Pour les grandes messes (les
grands messes comme on le dit plus souvent par chez nous), on se prépare à
l’avance, on s’habille chic, on est «baigné, poudré» selon une expression
haïtienne que j’aime bien. Une fois rendu, on regarde qui est là et aussi qui
n’est pas là et on parade, plus attentif à se faire voir et entendre qu’à
regarder et écouter.
J’en ai connu de ces grands
messes dans ma vie. Je ne parle pas de celles de Noël, la grande suivie de deux
petites auxquelles nous assistions vraiment à minuit, au tout début de la
journée du 25 décembre. Je fais plutôt ici allusion aux grands messes
professionnelles, à ces cérémonies ou ces rencontres obligatoires, où il faut
être aujourd’hui comme il fallait être à l’église le dimanche dans les années
cinquante. Depuis mes réceptions de prix jusqu’aux dîners de clôture de congrès
internationaux en passant par les collations des grades ou les soirées de levée
de fonds politiques ou charitables, j’ai dû en vivre un peu plus d’un
demi-millier. Et cela c’est sans compter celles qui avaient davantage de sens,
celles qui consistaient en grande activité de rapportage, comme ma soutenance
de thèse ou les conférences à prononcer. De celles-là j’en vis encore, dont une
la semaine dernière que j’ai organisée. Des autres, il y en a eu une toute
récente, à laquelle je n’ai pas pu assister.
Quand on intervient en
international le but du travail n’est pas de faire, ce qui serait bien souvent
assez facile, mais d’amener les partenaires à faire. Le seul moyen en effet
qu’une intervention soit durable c’est de la faire porter, puis maintenir, par
les gens du milieu.

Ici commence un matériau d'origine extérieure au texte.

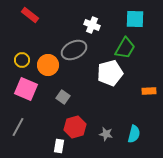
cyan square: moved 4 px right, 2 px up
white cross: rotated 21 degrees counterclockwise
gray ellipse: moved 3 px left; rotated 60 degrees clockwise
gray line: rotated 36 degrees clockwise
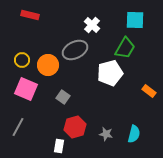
red rectangle: rotated 24 degrees counterclockwise
cyan square: moved 1 px down
white cross: rotated 21 degrees clockwise
gray ellipse: moved 1 px right
orange rectangle: rotated 40 degrees clockwise
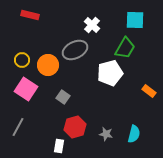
pink square: rotated 10 degrees clockwise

C’est normalement vrai pour une intervention chez nous
(mais trop souvent oublié) et c’est indispensable pour une intervention dans un
pays en développement ou un pays émergent. Autrement dit, pour que
l’intervention soit efficace, il faut donner le plus de mérite possible aux
acteurs locaux et travailler sans que cela paraisse trop. Et pour cela il faut
convaincre et faire en sorte que nos grands constats soient partagés et
acceptés. D’où l’utilité d’une grand messe où plein de gens pourront venir écouter
et échanger mais, aussi, parader.
C’est là le risque des grand
messes. De la même manière qu’à la messe de minuit il y avait parfois plus de
gens pour montrer leur linge que pour prier, nos grands messes peuvent se
limiter à de la parade et à de la fanfare sans que personne n’y réfléchisse et
en retire quelque chose. Je crois avoir réussi, pour ma grand messe ici à
Brazzaville, à faire en sorte que chacun en sorte mieux équipé pour le travail
et les changements à venir; cela demande de faire des concessions pour que
chacun puisse montrer son linge tout en restant exigeant sur le fond de la
démarche, un peu comme ces vieux curés qui n’avaient pas peur de rappeler à
leurs ouailles le sens de la messe quand ils les voyaient trop frivoles. Alors
que dans le cas de l’autre grand messe, celle où je n’ai pu aller, on peut se
demander si le prêtre qui officie est même vraiment un prêtre quand on sait
qu’il n’est jamais allé ni à messe ni à confesse toutes les années précédentes.
Difficile alors de montrer autre chose que du beau linge.